CMJ Day Two: Surfer Blood And The Drums Stand Triumphant At Webster Hall
Better Than: There were how many performances yesterday? It had to be better than the vast majority.
Although last night's Webster Hall show was touted on the official CMJ schedule, the event felt almost above the festival's usual stock-market atmosphere, in which buzz and expectations often matter more than reality. Neither of the two headliners are new to this, and while this year's CMJ previews frequently invoke Surfer Blood (the consensus breakout stars of 2009), it's usually in asking who their 2010 equivalent might be. The show itself was in fact one of three going on in the Webster Hall complex, meaning that this venue alone offered at least an additional 10 acts (including, of course, that most tempting and omnipresent CMJ listing, "Special Guest") looking to become this year's festival darling. Last year's darlings were still pretty great, though.
Already past the hype stage, neither Surfer Blood nor the Drums bothered with surprises tonight, as they could easily carry the show themselves . . . along with two openers, of course. The Young Friends were enjoyable but unspectacular, a three-piece animated by their drummer's furious pounding, their success correlated fairly strongly with how involved he was in a given song. Up next, the Dewars had twice the personnel and completely eschewed the Friends' varsity-jacket-wearing innocence, casually taking on more serious themes in songs like the self-explanatory opener, "Life is Like a Merry-Go-Round Until the Burial Ground," and its anti-capitalist follow-up, "Bulls and Bears." The refrain of another song asks, "If the world was gonna end today/What would you say?" The Dewars, I'd imagine, would suggest that you just sing along while they provide the soundtrack with their indie-rock barnyard stomps.

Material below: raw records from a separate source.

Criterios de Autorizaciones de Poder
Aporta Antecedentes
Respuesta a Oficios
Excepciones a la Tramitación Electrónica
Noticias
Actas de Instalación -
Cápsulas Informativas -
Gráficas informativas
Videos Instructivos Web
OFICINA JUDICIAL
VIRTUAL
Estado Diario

Then came Surfer Blood, a band in control of both their sound and their audience. Lead singer John Paul Pitts strutted across the stage with the moves and swagger of someone who's been doing it for years, his cohorts backing him with confidence and poise. After all, they've become rock stars (or the CMJ equivalent), and last night they brought out fans from across the bro-hipster spectrum, as well as couples who knew all the lyrics. The set drew mainly from their debut, Astrocoast, all of which sounded as good as ever; "Swim," the song that first put the band on the map, sounded absolutely massive, its heavy drums and tight instrumentation reverberating throughout the huge space. The handful of new songs suggested that the band will continue to explore the guitar-centric, '90s Sonic Youth aspect of their sound.

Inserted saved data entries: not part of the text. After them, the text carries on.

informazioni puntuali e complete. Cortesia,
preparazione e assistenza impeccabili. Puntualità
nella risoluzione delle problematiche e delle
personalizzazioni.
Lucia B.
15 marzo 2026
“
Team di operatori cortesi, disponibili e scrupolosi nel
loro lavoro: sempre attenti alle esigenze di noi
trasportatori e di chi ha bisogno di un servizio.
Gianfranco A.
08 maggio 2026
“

Finally, the Drums took the stage one at a time under a single spotlight, as if they were the ones playing Madison Square Garden tonight, bringing arena-grade energy to their first two songs, "It Will All End in Tears" and "Best Friend." On record, their "new-wave filtered through surf pop" aesthetic can at times get mundane; live, however, the band dominated, and that admittedly over-simplified genre pairing felt much less haphazard. A tension between influences drove songs like "Let's Go Surfing," in which the refrain, "I don't care about nothing," sung in Jonathan Pierce's Morrissey-esque voice, registers as something somewhere between irony and a self-aware retreat into escapism amid the breezy, happy-go-lucky instrumentation. The performance ended with a great three-song encore, which itself ended with drummer Connor Hanwick knocking over his kit and Pierce slamming down the mic stand in one swift motion. Time to buy more stock in these guys.
Critical Bias: I've never gone surfing, but then again, how many New Yorkers have?
Overheard: Two independent debates over whether the guy from The Young Friends was wearing his varsity jacket ironically.
Notebook Dump: Bubble machines, definitely the night's non-surprise surprise.